The future of the site was still unresolved at closure. There was no shortage of ideas, with private companies eyeing up its commercial potential while community groups, heritage bodies, and other interested parties put forward suggestions for a library, an old people’s home, a university, low-cost accommodation. A group of service users proposed making part of the old building into a museum of psychiatry. Local residents objected to some of these suggestions and ratepayers’ groups weighed in. Things dragged on. A travelers’ community moved on to the site and proved hard to budge. It was followed by the Metropolitan Police, who used the grounds for firearms training. Eventually part of the site was sold off for a retail park and townhouse development, and at the end of 1995 the main building and thirty acres of grounds were purchased by Comer Homes, a property development company specializing in “historic” conversions. Throughout these years former patients kept turning up at the site.

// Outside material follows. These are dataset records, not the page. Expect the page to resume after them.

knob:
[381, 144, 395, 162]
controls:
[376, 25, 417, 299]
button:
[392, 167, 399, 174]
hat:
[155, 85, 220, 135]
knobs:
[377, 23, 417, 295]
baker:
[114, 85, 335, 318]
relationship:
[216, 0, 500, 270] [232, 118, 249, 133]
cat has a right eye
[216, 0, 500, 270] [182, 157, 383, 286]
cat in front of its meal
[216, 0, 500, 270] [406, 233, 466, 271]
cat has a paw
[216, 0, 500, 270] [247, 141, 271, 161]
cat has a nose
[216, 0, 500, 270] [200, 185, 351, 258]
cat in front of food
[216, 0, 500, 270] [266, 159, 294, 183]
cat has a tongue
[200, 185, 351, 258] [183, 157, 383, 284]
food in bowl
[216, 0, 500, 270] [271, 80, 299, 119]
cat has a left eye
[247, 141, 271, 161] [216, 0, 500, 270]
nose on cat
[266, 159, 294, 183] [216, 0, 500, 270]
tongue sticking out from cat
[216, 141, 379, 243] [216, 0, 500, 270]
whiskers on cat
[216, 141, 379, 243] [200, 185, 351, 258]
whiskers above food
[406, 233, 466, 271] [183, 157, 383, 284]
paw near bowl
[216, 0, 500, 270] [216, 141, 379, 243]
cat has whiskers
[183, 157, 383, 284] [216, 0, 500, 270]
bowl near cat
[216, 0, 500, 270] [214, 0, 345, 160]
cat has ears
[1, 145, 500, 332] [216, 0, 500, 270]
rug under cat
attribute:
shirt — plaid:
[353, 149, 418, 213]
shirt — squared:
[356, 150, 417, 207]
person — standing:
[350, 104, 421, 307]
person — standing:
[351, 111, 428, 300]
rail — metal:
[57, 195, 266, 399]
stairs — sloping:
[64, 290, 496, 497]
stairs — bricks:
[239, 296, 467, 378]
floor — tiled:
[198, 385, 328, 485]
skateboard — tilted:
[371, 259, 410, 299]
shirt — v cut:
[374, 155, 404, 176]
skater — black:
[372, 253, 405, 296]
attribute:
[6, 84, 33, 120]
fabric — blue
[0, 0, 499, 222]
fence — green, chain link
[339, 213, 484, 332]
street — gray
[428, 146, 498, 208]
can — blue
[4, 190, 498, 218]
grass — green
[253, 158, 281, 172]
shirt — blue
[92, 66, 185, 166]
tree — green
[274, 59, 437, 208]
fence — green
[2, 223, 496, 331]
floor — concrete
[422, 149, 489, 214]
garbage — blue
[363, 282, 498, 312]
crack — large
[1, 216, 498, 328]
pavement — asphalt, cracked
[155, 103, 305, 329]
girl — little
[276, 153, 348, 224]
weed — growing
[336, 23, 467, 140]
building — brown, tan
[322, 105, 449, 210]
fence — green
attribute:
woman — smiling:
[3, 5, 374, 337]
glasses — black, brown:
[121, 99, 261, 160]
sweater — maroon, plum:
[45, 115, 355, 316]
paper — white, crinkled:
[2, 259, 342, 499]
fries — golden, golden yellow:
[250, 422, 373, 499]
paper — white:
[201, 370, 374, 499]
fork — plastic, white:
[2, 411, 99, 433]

Today people with ongoing mental health problems have few dedicated social venues. The day hospitals and day centers have mostly closed, usually in the face of anguished protest. When I ask mental health managers about this, I am repeatedly told that it is not good for service users to spend all their time with other service users, they should mingle with healthy people in the “community.” It is pointed out to me that mental illness is often episodic; that many people are unwell only intermittently and what they really need is help in utilizing their capabilities during their well times instead of becoming “career mental patients” consigned to psychiatric ghettoes. There is real force to this argument, and when I repeat it to a service-user activist he strongly endorses it. But it is also a convenient argument, legitimizing yet more swingeing cuts in mental health budgets, and one that leaves untouched the miserable isolation of many mentally ill people in the UK today, sitting alone in their flats with only a television to keep them company. One man who spends his days like this, sitting by himself in front of the TV, told an interviewer: “It’s just like being on a ward again, except there’s nobody else there.”